Whole‐exome sequencing in the evaluation of fetal congenital anomalies of the kidney and urinary tract detected by ultrasonography

Abstract

Objective We aimed to investigate the value of whole‐exome sequencing (WES) in fetuses with congenital anomalies of the kidney and urinary tract (CAKUT) with/without other structural anomalies but with normal findings upon karyotyping and chromosome microarray analysis (CMA).

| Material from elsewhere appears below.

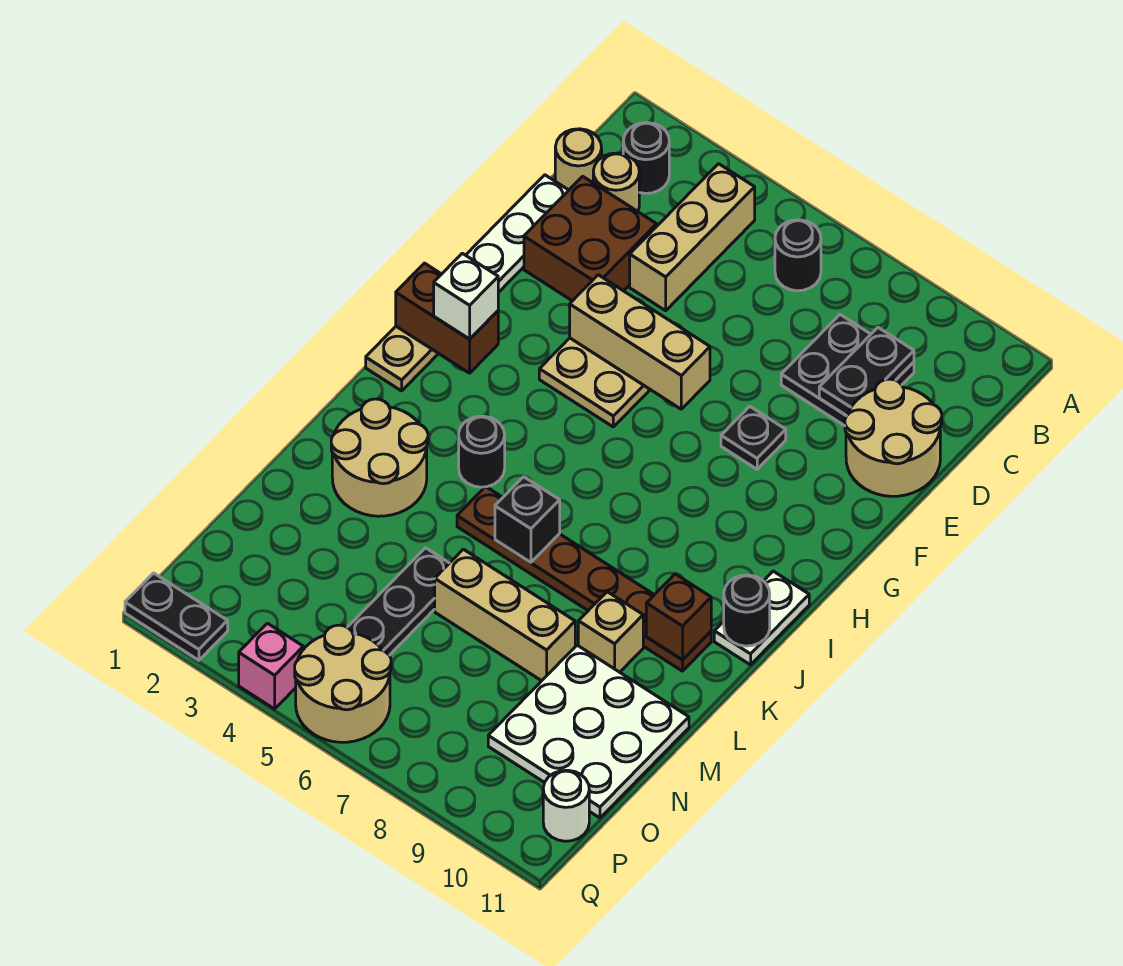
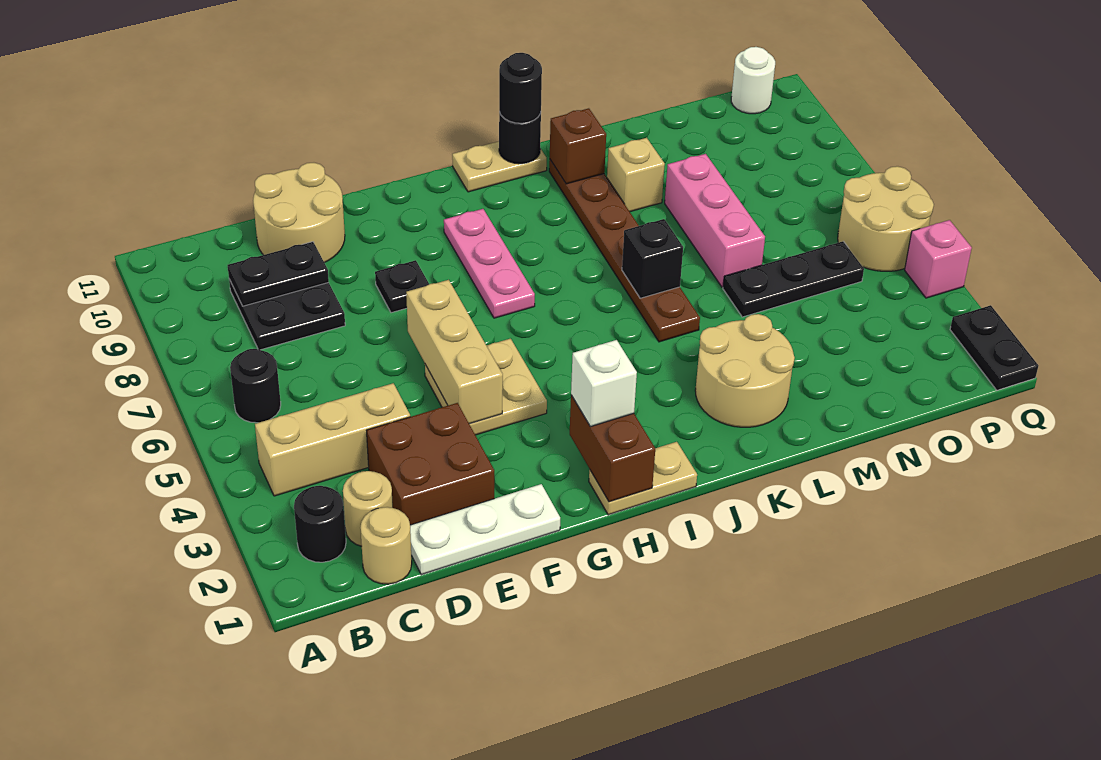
none -> pink plate H7:H9 level 1
white plate I11:J11 level 1 -> tan plate I11:J11 level 1
black round brick J4 level 1 -> black round brick J11 level 3
tan brick M6:M8 level 1 -> pink brick M6:M8 level 1
white plate M9:O11 level 1 -> none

Methods Cases with CAKUT with/without other structural anomalies were screened for eligibility. Fetuses with abnormal karyotyping or CMA results were excluded. We performed WES on DNA samples from eligible fetus‐parental trios and identified diagnostic genetic variants based on ultrasonographic features. Results A total of 163 eligible fetus‐parental trios were successfully analyzed by WES. We found 26 likely pathogenic or pathogenic variants in 18 genes from 20 fetuses, with a total proportion of diagnostic genetic variants of 12.3% (20/163). Genetic variants were significantly more frequently detected in fetuses with multisystem anomalies (27.0%, 10/37), enlarged kidney/echogenic kidney (20%, 4/20) and multicystic dysplastic kidney (11.1%, 4/36). Pregnancy outcome data showed that 88 (94.6%, 88/93) of the surviving cases with negative WES results had a good prognosis in early childhood. Conclusions Our study is the largest to use WES prenatally for CAKUT and shows that WES can be used diagnostically to define the molecular defects that underlie unexplained CAKUT.